Senior Site Reliability Engineer (Kafka)
Detail posisi
Kewajiban
• Handle the automation setup, configuration, and management of Kafka clusters, including topic creation, broker configuration, security configuration, and monitoring.
• Design and implement SLOs for the Kafka cluster to ensure it meets performance, availability, and scalability targets.
• Responsible for providing consultancy to developers to write the efficient producer and consumer-based applications connected to Kafka cluster, as well as application of the Kafka cluster to different product requirements.
• Diagnose and troubleshoot problems related to Kafka infrastructure and provide support required to operate the infrastructure.
• Consistently optimize and improve the Kafka infrastructure, to ensure performance and reliability of the system.
• Implement monitoring tools, and alerts, and proactively prevent or reduce the system downtime.
• Stay up-to-date on the latest Kafka, technologies and best practices, and implement them within the Kafka infrastructure.
Kualifikasi
• Minimum 3+ years of experience in Kafka technology with solid hands-on experience.
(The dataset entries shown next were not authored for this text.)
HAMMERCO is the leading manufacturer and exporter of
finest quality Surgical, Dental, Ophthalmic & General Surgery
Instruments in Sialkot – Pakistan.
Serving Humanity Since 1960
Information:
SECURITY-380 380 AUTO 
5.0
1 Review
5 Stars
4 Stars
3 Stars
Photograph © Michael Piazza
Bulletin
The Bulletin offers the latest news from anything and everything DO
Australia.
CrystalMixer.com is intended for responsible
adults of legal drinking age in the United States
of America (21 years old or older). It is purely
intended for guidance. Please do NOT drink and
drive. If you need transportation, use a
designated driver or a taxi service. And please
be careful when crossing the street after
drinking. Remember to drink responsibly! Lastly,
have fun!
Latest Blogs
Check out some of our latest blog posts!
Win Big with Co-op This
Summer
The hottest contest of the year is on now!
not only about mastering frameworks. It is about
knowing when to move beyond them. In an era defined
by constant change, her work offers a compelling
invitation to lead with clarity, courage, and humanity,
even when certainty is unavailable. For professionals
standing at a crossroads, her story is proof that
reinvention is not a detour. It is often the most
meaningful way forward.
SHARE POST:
• Expertise in administration and operation of Kafka cluster.
• Possess good knowledge on best practices around the Kafka ecosystem.
• Solid records of hands-on experience working with Kafka cluster and its clients in a high-volume, high-throughput environment.
• Experience in facilitating and helping developers to onboard applications programmed in different languages.
• Ability to define observability matrices that help identify the reliability and performance of the Kafka systems.
• Knowledge of agile development methodologies.
• Experience in CI/CD, DevOps tools such as KBs, Rancher, Private Cloud, and development tools such as GIT and Jira.